From the commit message on draw device stack errors, return the exact text starting at "Any caller may" and ending at "pop it too.".

Excerpt:
BEGIN
Protect against draw device stack confusion due to errors while pushing.

Whenever we have an error while pushing a gstate, we run the risk of
getting confused over how many pops we need etc.

With this commit we introduce some checking at the dev_null level that
attempts to make this behaviour consistent.

Any caller may now assume that calling an operation that pushes a clip
will always succeed. This means the only error cleanup they need to
do is to ensure that if they have pushed a clip (or begun a group, or
a mask etc) is to pop it too.

Any callee may now assume that if it throws an error during the call
to a device entrypoint that would create a group/clip/mask then no more
calls will be forthcoming until after the caller has completely finished
with that group.
END
Supplied information:
BEGIN
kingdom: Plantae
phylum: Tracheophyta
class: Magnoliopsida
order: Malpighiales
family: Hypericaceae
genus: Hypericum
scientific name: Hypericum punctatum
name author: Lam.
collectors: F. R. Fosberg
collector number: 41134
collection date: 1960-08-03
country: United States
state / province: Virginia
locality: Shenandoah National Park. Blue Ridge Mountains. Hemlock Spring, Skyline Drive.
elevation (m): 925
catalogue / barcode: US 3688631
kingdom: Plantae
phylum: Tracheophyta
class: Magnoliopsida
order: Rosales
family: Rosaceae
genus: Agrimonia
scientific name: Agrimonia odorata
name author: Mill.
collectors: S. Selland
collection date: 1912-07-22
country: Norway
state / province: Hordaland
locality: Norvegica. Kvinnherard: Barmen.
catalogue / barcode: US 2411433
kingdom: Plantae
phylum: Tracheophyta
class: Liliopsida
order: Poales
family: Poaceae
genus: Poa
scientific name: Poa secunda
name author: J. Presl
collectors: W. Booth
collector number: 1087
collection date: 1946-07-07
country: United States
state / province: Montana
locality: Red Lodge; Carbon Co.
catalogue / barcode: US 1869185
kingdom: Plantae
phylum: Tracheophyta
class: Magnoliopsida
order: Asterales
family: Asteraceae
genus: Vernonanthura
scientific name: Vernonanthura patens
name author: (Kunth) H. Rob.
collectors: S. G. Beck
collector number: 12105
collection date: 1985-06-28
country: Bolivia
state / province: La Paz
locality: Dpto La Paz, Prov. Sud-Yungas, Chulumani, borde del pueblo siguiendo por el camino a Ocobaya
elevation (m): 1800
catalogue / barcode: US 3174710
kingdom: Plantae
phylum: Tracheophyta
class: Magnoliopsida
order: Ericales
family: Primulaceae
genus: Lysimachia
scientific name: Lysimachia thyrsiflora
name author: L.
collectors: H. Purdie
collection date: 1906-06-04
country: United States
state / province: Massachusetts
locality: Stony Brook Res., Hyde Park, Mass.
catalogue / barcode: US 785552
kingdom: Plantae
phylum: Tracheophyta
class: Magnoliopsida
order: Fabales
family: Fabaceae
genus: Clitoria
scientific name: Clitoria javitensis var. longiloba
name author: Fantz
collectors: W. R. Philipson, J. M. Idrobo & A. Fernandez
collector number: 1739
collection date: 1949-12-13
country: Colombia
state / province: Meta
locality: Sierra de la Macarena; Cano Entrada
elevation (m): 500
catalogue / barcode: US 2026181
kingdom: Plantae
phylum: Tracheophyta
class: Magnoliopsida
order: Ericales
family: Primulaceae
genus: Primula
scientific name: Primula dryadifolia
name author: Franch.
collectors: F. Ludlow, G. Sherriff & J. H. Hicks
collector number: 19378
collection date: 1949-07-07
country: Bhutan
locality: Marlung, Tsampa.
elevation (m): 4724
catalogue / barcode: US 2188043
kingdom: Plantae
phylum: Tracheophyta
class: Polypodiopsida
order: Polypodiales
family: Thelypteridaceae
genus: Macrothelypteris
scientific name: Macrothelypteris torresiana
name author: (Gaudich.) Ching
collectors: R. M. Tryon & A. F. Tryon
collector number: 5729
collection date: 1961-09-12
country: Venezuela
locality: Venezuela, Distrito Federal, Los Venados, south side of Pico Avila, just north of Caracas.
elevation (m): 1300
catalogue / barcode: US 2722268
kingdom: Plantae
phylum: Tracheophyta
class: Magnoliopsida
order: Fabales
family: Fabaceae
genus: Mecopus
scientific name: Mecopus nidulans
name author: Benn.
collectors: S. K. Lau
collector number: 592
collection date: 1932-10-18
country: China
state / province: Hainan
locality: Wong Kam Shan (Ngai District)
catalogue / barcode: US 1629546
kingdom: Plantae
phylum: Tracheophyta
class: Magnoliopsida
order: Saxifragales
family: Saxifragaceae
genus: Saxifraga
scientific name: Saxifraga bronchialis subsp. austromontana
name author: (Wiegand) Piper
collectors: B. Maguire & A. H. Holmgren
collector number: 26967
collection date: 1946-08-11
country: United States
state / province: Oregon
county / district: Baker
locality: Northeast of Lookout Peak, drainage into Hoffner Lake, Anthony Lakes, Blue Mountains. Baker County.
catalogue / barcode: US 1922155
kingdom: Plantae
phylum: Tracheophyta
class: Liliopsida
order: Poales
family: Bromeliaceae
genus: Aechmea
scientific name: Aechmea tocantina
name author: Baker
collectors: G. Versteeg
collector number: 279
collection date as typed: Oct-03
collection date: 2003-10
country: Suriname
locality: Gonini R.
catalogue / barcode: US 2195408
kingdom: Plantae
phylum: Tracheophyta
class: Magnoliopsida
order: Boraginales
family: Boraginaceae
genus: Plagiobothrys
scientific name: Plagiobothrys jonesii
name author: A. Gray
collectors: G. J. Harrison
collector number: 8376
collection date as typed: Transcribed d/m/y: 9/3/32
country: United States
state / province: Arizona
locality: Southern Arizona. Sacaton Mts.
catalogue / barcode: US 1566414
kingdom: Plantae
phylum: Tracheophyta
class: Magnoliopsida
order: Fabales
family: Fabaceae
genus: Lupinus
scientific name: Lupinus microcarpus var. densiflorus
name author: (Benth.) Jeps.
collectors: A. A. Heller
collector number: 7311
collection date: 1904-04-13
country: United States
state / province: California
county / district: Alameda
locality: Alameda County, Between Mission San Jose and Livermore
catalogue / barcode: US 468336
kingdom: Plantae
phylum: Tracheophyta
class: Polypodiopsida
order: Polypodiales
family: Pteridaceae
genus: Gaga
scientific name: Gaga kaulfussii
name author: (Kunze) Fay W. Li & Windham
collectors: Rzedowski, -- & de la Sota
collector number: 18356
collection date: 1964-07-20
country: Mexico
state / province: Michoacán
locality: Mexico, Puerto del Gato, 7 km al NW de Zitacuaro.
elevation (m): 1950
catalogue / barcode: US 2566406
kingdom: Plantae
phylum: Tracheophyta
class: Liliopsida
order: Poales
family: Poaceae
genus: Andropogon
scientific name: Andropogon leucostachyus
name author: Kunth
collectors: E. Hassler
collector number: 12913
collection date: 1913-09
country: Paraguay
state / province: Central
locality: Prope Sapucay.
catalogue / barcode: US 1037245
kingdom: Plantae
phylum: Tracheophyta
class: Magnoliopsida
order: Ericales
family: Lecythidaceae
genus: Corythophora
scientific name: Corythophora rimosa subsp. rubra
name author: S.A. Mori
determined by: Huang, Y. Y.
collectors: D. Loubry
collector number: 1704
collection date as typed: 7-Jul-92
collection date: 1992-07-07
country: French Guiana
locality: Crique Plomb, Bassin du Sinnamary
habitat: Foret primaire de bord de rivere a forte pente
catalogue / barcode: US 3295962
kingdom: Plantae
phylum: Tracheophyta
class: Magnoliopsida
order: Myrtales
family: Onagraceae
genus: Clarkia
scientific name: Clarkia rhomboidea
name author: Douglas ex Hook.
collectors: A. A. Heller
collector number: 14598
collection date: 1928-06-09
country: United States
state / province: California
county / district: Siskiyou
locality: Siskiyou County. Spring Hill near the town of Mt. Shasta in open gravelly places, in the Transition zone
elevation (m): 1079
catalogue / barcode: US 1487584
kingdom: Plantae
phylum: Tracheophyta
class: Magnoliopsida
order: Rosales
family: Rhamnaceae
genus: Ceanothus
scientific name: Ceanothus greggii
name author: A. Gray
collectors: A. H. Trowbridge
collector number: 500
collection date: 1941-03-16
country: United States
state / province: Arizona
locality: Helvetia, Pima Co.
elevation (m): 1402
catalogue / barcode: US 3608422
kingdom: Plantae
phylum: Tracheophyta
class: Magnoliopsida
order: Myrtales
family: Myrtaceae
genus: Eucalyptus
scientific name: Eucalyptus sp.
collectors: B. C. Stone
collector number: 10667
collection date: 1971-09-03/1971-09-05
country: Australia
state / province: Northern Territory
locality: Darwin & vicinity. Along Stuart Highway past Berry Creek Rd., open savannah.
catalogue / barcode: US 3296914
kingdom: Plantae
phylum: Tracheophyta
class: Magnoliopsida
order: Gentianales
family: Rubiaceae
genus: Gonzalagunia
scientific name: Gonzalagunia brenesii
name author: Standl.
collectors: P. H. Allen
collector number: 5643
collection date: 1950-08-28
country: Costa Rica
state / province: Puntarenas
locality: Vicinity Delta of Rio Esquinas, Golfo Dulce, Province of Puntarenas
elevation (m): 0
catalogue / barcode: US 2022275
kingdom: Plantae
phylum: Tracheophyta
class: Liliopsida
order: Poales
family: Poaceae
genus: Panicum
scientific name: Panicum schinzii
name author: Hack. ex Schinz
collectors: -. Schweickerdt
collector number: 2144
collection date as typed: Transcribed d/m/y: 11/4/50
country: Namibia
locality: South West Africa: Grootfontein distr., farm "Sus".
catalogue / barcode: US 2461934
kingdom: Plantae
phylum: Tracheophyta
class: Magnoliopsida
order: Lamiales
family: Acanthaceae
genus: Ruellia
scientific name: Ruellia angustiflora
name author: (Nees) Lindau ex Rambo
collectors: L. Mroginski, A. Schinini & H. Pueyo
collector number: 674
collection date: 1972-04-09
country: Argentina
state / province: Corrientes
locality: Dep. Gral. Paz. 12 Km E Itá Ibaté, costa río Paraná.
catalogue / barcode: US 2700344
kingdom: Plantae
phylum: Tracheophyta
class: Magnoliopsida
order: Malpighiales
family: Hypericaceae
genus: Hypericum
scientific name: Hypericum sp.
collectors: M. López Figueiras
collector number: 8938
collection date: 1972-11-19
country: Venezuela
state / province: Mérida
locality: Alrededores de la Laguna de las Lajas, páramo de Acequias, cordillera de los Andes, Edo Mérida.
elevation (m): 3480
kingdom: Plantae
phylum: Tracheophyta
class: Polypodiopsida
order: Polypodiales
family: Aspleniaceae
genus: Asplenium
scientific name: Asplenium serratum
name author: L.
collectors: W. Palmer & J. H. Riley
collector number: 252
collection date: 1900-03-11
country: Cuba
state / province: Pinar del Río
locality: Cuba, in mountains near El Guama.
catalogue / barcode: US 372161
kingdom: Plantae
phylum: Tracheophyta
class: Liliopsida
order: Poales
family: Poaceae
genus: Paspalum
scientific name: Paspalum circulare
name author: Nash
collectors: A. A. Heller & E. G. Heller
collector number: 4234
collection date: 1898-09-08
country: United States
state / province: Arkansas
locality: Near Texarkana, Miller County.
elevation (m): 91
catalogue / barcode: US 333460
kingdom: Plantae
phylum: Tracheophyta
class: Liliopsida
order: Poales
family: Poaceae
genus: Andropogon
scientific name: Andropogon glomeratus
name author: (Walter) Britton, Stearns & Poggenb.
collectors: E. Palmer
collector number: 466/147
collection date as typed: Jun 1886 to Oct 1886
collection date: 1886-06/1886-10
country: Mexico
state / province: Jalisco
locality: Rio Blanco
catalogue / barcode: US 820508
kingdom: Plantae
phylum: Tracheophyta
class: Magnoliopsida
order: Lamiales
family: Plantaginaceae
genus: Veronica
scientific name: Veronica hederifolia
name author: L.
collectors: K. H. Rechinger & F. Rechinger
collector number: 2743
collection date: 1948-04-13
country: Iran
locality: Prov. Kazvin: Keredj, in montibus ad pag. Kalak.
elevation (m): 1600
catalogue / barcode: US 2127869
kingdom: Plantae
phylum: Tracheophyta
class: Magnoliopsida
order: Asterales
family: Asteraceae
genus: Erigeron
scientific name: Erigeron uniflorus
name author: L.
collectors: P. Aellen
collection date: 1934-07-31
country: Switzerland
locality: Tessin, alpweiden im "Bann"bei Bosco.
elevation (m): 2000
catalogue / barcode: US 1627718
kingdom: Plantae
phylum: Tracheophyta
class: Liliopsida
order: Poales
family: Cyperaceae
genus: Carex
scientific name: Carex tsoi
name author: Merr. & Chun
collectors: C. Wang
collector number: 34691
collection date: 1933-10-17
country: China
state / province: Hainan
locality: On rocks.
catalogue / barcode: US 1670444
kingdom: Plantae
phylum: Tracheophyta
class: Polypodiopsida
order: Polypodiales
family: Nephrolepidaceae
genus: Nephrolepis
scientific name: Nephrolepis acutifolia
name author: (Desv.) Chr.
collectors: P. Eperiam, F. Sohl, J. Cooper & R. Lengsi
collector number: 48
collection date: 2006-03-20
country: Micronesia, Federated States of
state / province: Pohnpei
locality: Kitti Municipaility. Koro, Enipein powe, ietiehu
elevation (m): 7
END
Solution for this task:
Any caller may now assume that calling an operation that pushes a clip
will always succeed. This means the only error cleanup they need to
do is to ensure that if they have pushed a clip (or begun a group, or
a mask etc) is to pop it too.